De quoi le mythe de la collaboration des sionistes et des nazis est-il le nom ?

De quoi le mythe de la collaboration des sionistes et des nazis est-il le nom ?

Alors que l’Université libre de Bruxelles décerne aujourd’hui un doctorat honoris causa au réalisateur britannique Ken Loach, controversé en raison de ses prises de position ambiguës concernant l’extermination des Juifs d’Europe et le problème d’antisémitisme auquel fait face le Labour de Jeremy Corbyn, Joël Kotek revient sur la signification du mythe d’une collaboration entre le mouvement sioniste et le Troisième Reich, qui constitue le cœur du propos d’une pièce mise en scène par Loach à la fin des années 1980.

Affiche de la pièce de théâtre “Perdition”, de Jim Allen, mise en scène par Ken Loach.

Le mythe de la collaboration des sionistes avec les nazis, qui fut inventé en URSS, fait florès tant auprès des marxistes britanniques que des nationaux-socialistes français de type Soral, sans oublier évidemment les tenants de l’islamisme et du nationalisme arabo-musulman. Ce n’est guère surprenant si l’on se souvient que l’un des mécanismes clef de l’antisémitisme est l’effet miroir qui consiste précisément à projeter sur l’Autre ses émotions, ses fausses croyances, ses complexes inconscients.

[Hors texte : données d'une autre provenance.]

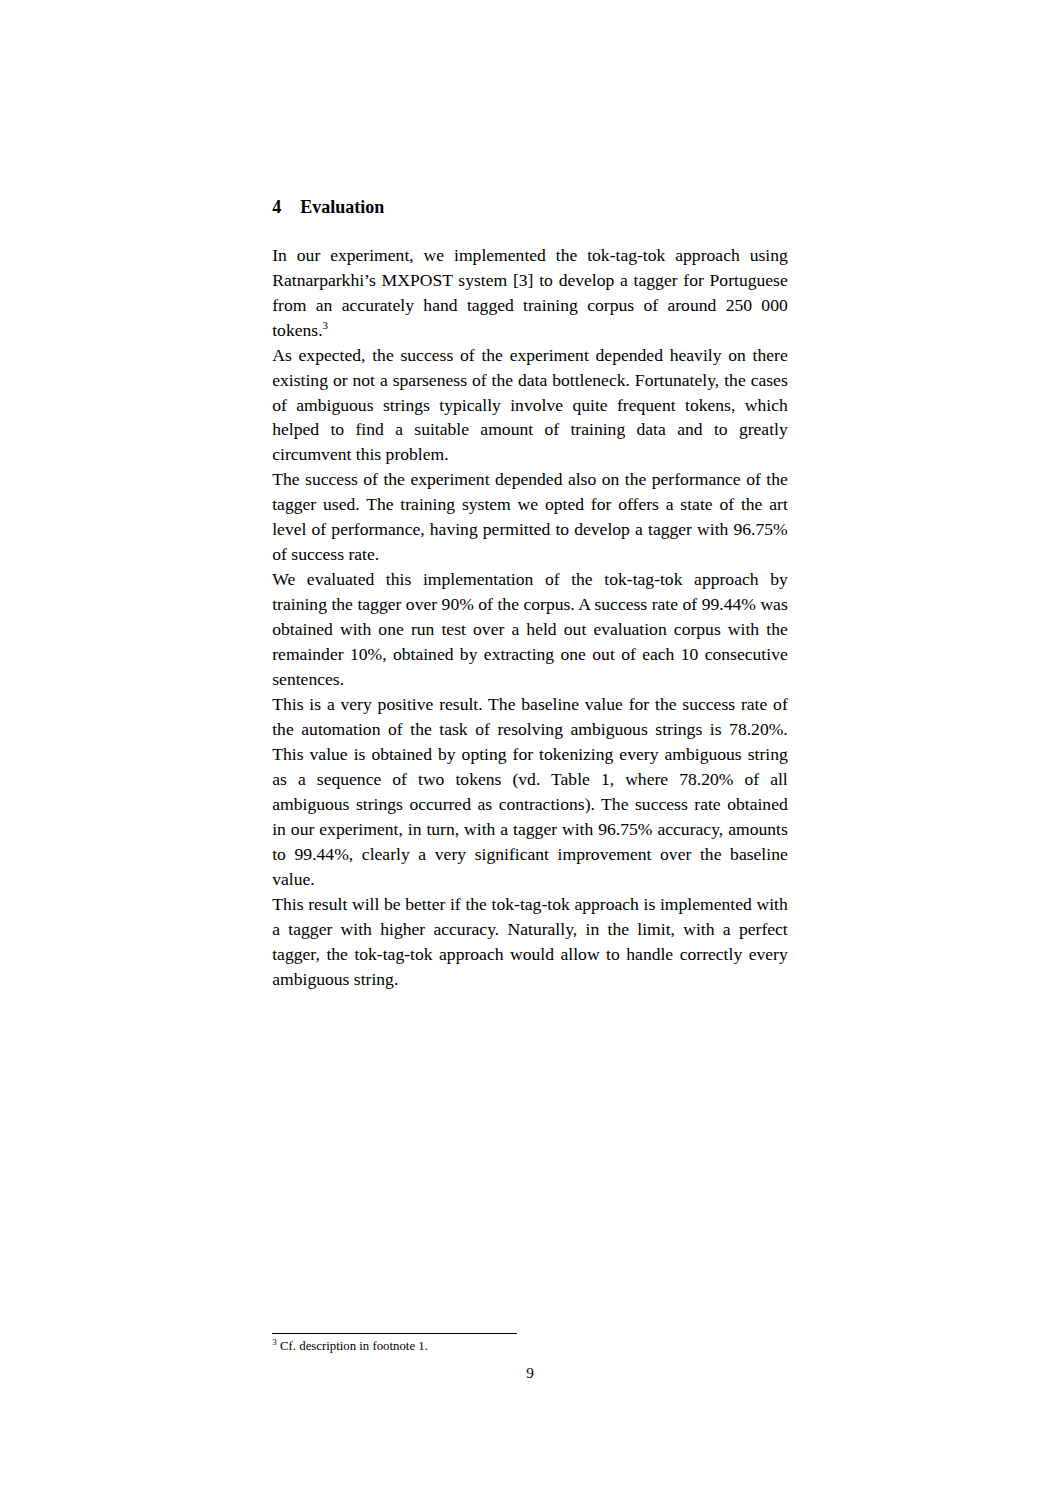4 Evaluation
In our experiment, we implemented the tok-tag-tok approach using Ratnarparkhi’s MXPOST system [3] to develop a tagger for Portuguese from an accurately hand tagged training corpus of around 250 000 tokens.3
As expected, the success of the experiment depended heavily on there existing or not a sparseness of the data bottleneck. Fortunately, the cases of ambiguous strings typically involve quite frequent tokens, which helped to find a suitable amount of training data and to greatly circumvent this problem.
The success of the experiment depended also on the performance of the tagger used. The training system we opted for offers a state of the art level of performance, having permitted to develop a tagger with 96.75% of success rate.
We evaluated this implementation of the tok-tag-tok approach by training the tagger over 90% of the corpus. A success rate of 99.44% was obtained with one run test over a held out evaluation corpus with the remainder 10%, obtained by extracting one out of each 10 consecutive sentences.
This is a very positive result. The baseline value for the success rate of the automation of the task of resolving ambiguous strings is 78.20%. This value is obtained by opting for tokenizing every ambiguous string as a sequence of two tokens (vd. Table 1, where 78.20% of all ambiguous strings occurred as contractions). The success rate obtained in our experiment, in turn, with a tagger with 96.75% accuracy, amounts to 99.44%, clearly a very significant improvement over the baseline value.
This result will be better if the tok-tag-tok approach is implemented with a tagger with higher accuracy. Naturally, in the limit, with a perfect tagger, the tok-tag-tok approach would allow to handle correctly every ambiguous string.
3 Cf. description in footnote 1.
9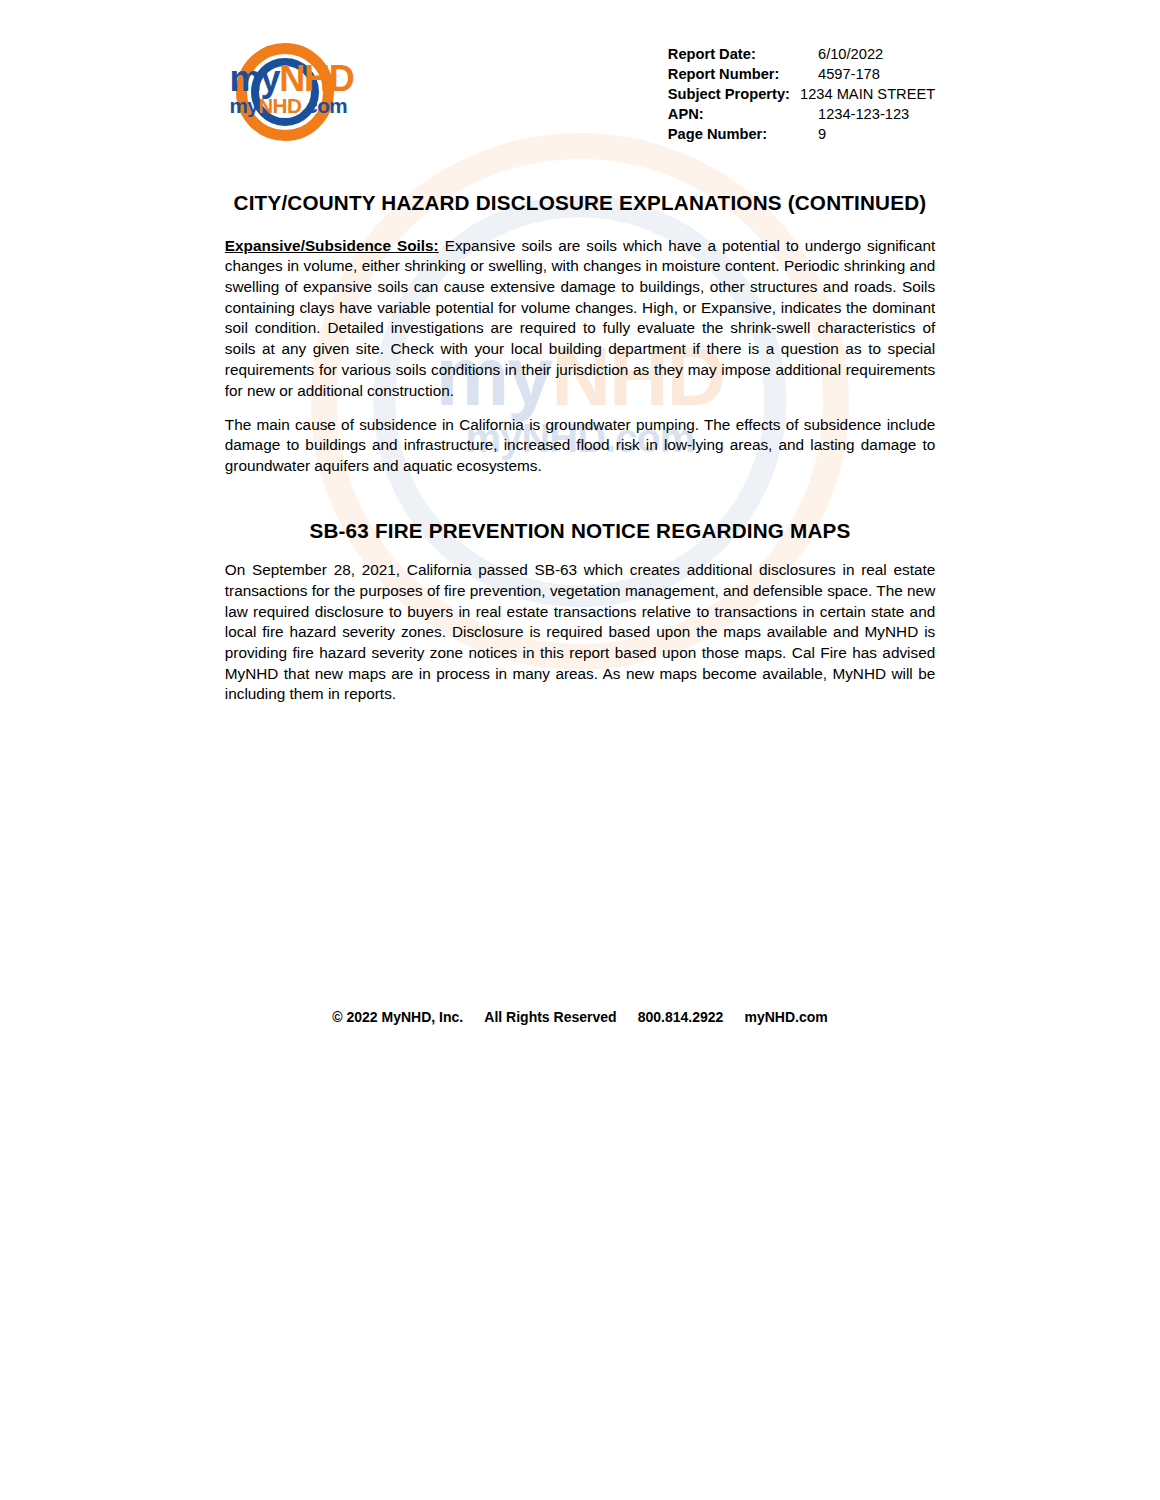myNHD
myNHD.com
myNHD
myNHD.com
| Report Date: | 6/10/2022 |
| Report Number: | 4597-178 |
| Subject Property: | 1234 MAIN STREET |
| APN: | 1234-123-123 |
| Page Number: | 9 |
CITY/COUNTY HAZARD DISCLOSURE EXPLANATIONS (CONTINUED)
Expansive/Subsidence Soils: Expansive soils are soils which have a potential to undergo significant changes in volume, either shrinking or swelling, with changes in moisture content. Periodic shrinking and swelling of expansive soils can cause extensive damage to buildings, other structures and roads. Soils containing clays have variable potential for volume changes. High, or Expansive, indicates the dominant soil condition. Detailed investigations are required to fully evaluate the shrink-swell characteristics of soils at any given site. Check with your local building department if there is a question as to special requirements for various soils conditions in their jurisdiction as they may impose additional requirements for new or additional construction.
The main cause of subsidence in California is groundwater pumping. The effects of subsidence include damage to buildings and infrastructure, increased flood risk in low-lying areas, and lasting damage to groundwater aquifers and aquatic ecosystems.
SB-63 FIRE PREVENTION NOTICE REGARDING MAPS
On September 28, 2021, California passed SB-63 which creates additional disclosures in real estate transactions for the purposes of fire prevention, vegetation management, and defensible space. The new law required disclosure to buyers in real estate transactions relative to transactions in certain state and local fire hazard severity zones. Disclosure is required based upon the maps available and MyNHD is providing fire hazard severity zone notices in this report based upon those maps. Cal Fire has advised MyNHD that new maps are in process in many areas. As new maps become available, MyNHD will be including them in reports.
© 2022 MyNHD, Inc. All Rights Reserved 800.814.2922 myNHD.com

Le concept de projection psychologique, convoqué par Freud dans son analyse du cas Schreber, semble particulièrement opératoire. Considéré en termes de projection psychologique, l’antisémitisme doit être compris comme une opération par laquelle le sujet expulse de soi et localise dans l’autre, des sentiments, des défauts, des erreurs, des fautes qu’il préfère refouler. Non sans logique. Car de quoi le mythe de la collaboration sioniste avec les nazis est-il le nom, sinon précisément des compromissions avec le nazisme, ici, des mouvements nationalistes (Flandre, Croatie, Hongrie, etc.), là, de l’Internationale communiste ou encore des élites arabo-musulmanes (Sadate) ?

Si les sionistes n’ont pas fraternisé avec les Nazis, les Soviétiques, eux, pactisèrent avec le Troisième Reich, au point de lui fournir acier et pétrole jusqu’en 1941, tout comme de nombreux dirigeants musulmans, tels le Perse Reza Shah et l’Irakien Rachid Ali al-Gillani, qui rêvèrent d’une victoire nazie sur les Alliés. Nul besoin de rappeler que le grand Mufti de Jérusalem, Hadj Amine Al-Husseinileader du premier mouvement national palestinien, plaida auprès d’Hitler l’extermination des Juifs de Palestine, une fois la victoire de Rommel acquise sur les Britanniques. Cette sourde vérité explique pourquoi tant d’activistes de la droite radicale, de l’ultra-gauche, de la cause palestinienne, de l’ultranationalisme (le parti hongrois Jobbik par exemple) se repaissent de la fable de la collaboration sioniste avec les nazis.

D’aucuns pourraient toutefois s’étonner de l’obsession antisioniste des militants trotskistes n’étaient précisément les tragiques et pitoyables errements de la Quatrième internationale face au nazisme. L’un des secrets les mieux gardés de la Seconde guerre mondiale est celui du défaitisme révolutionnaire trotskiste. Comme le souligna l’historien Maxime Steinberg dans un brillant article [1], le mouvement trotskiste, toutes tendances confondues, pensa la Seconde Guerre mondiale à l’image de la Première, en termes de « guerre impérialiste ». C’est ainsi que, dans la France comme dans la Belgique occupées, le mouvement trotskiste refusera jusqu’en décembre 1943 d’envisager la moindre action de lutte armée contre l’occupant nazi. Pourquoi ? Parce que « derrière un soldat nazi se cachait en effet un travailleur allemand ! » qu’il fallait absolument gagner à la cause prolétarienne. La Quatrième internationale ira ainsi jusqu’à condamner le virage patriotique des PCF et PCB de juin 1941 ; les communistes, comme les sionistes d’ailleurs, étant plus que jamais rivés aux seuls intérêts de la bourgeoisie impérialiste. L’idée était de renvoyer dos à dos les puissances fascistes et les Alliées, de Gaulle se trouvant qualifié jusqu’au printemps 1944 d’« agent de la City et de l’impérialisme britannique ». En avril 1943, le délire idéologique poussa le trotskiste juif belge, Jakub Fajgelzon, à s’interroger sur la finalité de la révolte du ghetto de Varsovie et ce, toujours au nom du défaitisme révolutionnaire. Incapable de penser le nazisme et la Shoah, il en vint logiquement à condamner la « folie collective de suicide des Juifs de Varsovie ». La meilleure défense ayant toujours été l’attaque, il n’est donc pas étonnant que les héritiers du trotskisme orthodoxe en viennent aujourd’hui, effet miroir oblige, à propager la fable de la collusion des sionistes avec les nazis.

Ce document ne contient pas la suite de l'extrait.